Set of questions after Part 1 is completed

dmitryfedotkin · August 28, 2018, 8:59am

Hey there, I completed part one few weeks ago and it was amazing course. I made notes for every lesson and wrote out questions every time I had one. I didnt ask them here right away and most of them were answered later in the course. After I watched lecture 7 I decided to spend some time learning stuff from different articles. Some of questions are still not answered though and I will appreciate if someone could help me with it.

If there is SGD, do people use regular GD?
What is difference between different optimization algorithms?

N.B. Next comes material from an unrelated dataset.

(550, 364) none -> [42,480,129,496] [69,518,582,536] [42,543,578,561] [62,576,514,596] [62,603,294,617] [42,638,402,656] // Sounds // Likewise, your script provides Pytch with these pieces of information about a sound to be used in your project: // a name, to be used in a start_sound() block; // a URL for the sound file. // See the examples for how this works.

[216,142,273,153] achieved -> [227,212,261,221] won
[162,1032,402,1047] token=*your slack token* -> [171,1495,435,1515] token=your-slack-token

What algorithm I should use?
How similar kaggle competitions to real life problems which data scientists solve on daily basis?
How often you create new DL model instead of using pretrained one?
If almost any problem can be solved by a neural network, why do we need ML algorithms?
If you create a new model, how do you decide what layers your model need?
How do you decide what layers should be frozen?

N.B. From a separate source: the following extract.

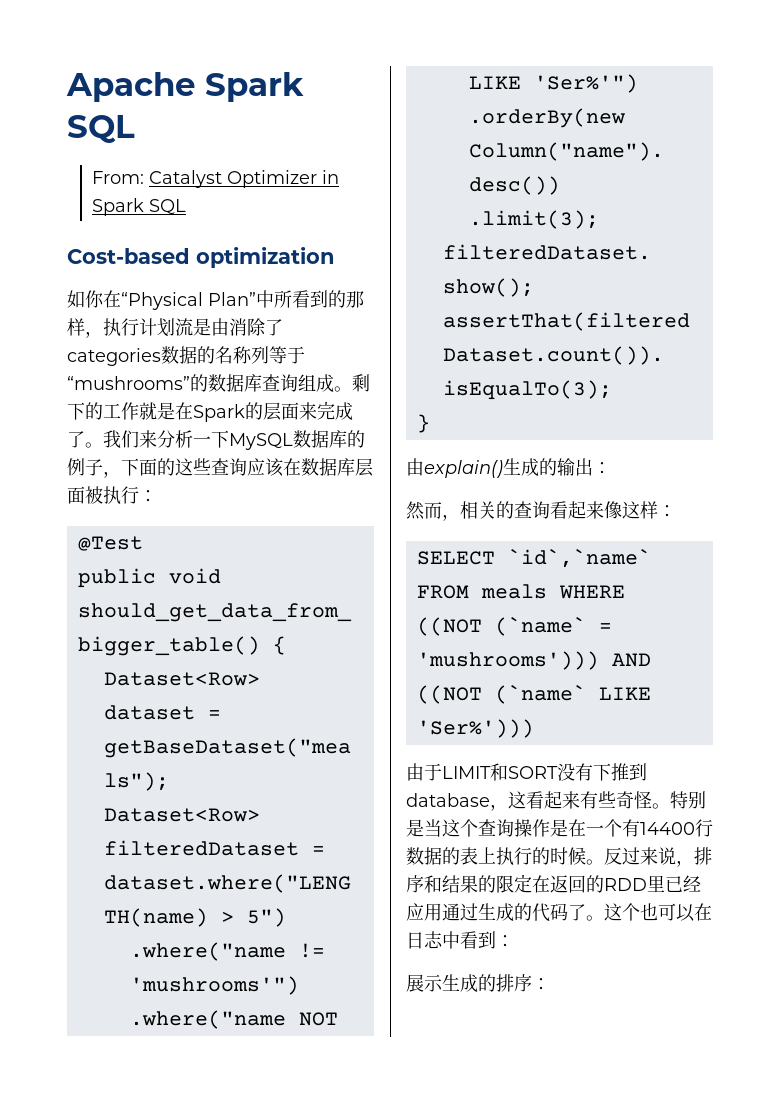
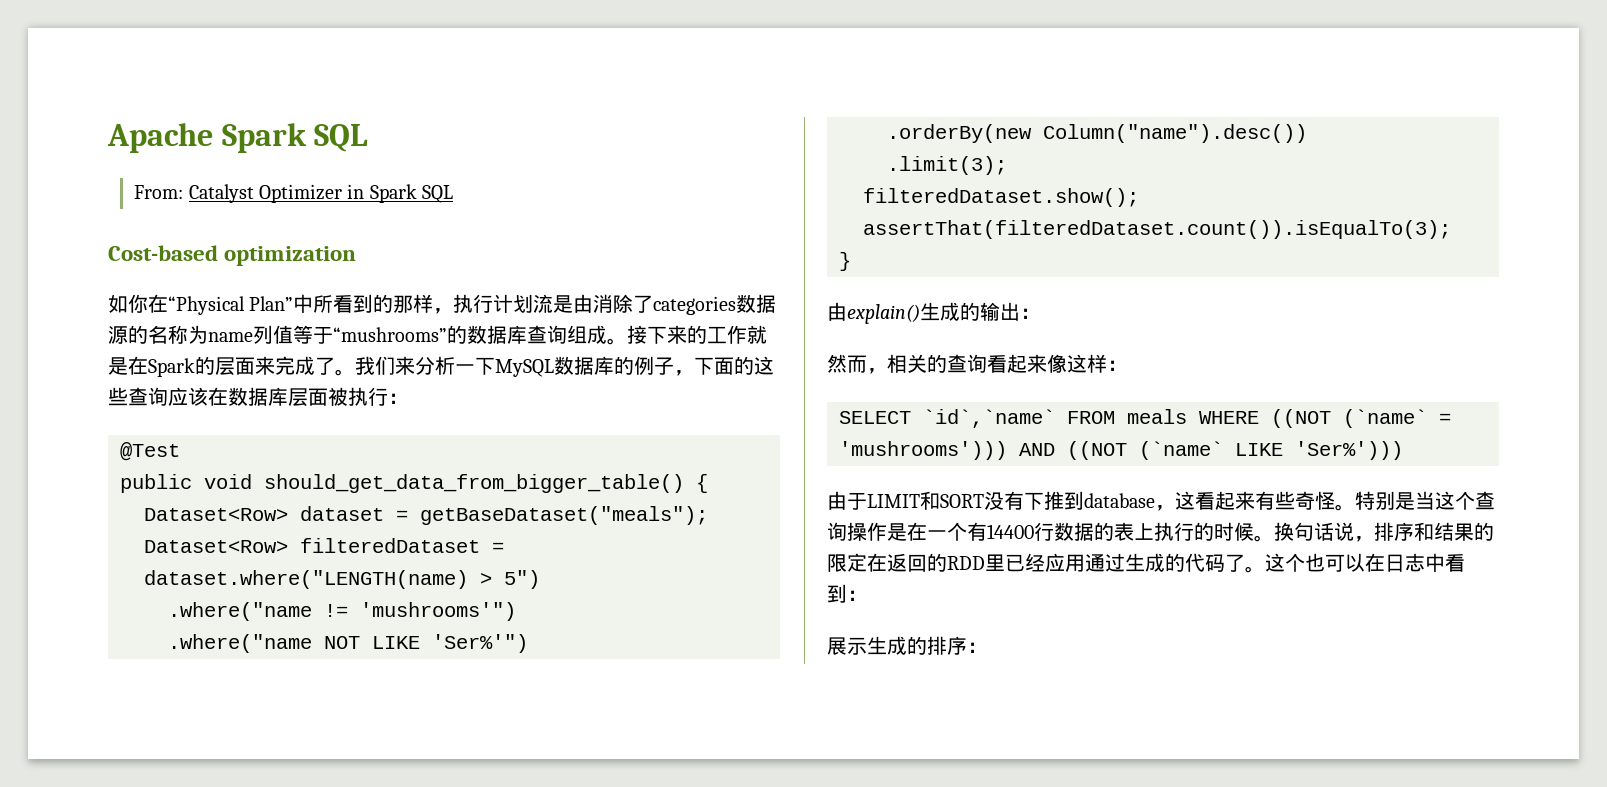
[197,346,269,364] 的名称列 -> [108,325,293,344] 源的名称为name列值
[352,374,370,392] [67,402,85,420] 剩下 -> [627,325,687,344] 接下来
[604,847,658,865] 反过来 -> [1274,522,1334,541] 换句话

Lankinen · August 28, 2018, 12:07pm

I have half a year knowledge and I have almost finnished the first part. So I might be wrong sometimes.

I dont think people anymore use GD. You can test it if it works better but in 99.99% cases SGD is faster to converge.
Use adam. It is the best and that is all you need to know.
I dont have a lot of knowledge about this but I think only difference is that in real life you probably need to make your own dataset.
I make always a new because I dont know very well how to use old ones. But I think with image and text you should use prebuilt models.
Neutral network is ml algoritm. If you mean like linear regression and random tree forest then answer is: sometimes with simple problems they might get better results but I think in future we use those less and less.
Try to find similar codes and make your layers same kind. Like if in some paper researchers made cat classifier then you should use same layer amount. Often you have to choose your layer count randomly but I often start with 2 hidden layers and all have input amount nodes. This seems solving very well all problems.
I have not used frozing a lot so I cant tell answer to this. I hope someone else can.

dmitryfedotkin · September 3, 2018, 6:43pm

Thanks for the answers!
Could anyone give me more information on questions 6 and 7?

alexandrecc · September 3, 2018, 9:27pm

To stay generic about model architecture, It is usually a compromise about model representational capacity, problem complexity, amount of data available, and variability of available data.

Many parameters affect representational capacity but the more important, at least in computer vision, are model depth and trainable amount of parameters.

Problem complexity is related to the complexity of hierarchical relations between features to solve the problem. For example, it is easier to detect a yellow triangle on a white background than an irregular spiculated mass in a similar fuzzy background. Relations between features can be spatially related (better solved by convolutions layers) or not spatially related (better solved by fully connected layers).

Amount of available data also helps you to decide the amount of trainable parameters needed. This consequently helps you to decide how many layers to freeze in an pre-initialized deep network. Trying to train too much network parameters for the amount of data will likely overfit the data very rapidly. Challenge is to find the optimum.

Variability of data also influence the amount of parameters that you need and that you can be able to train. Higher variability will likely need more parameters to catch a valid statistical representation of data, and consequently will need more data to properly train these parameters. Lower variability of data will need less parameters and most probably less data.

I tried to stay generic in the answer. Because 6 and 7 can have more specialized answers depending on the type of problem (NLP, CV, etc).

I hope it helps.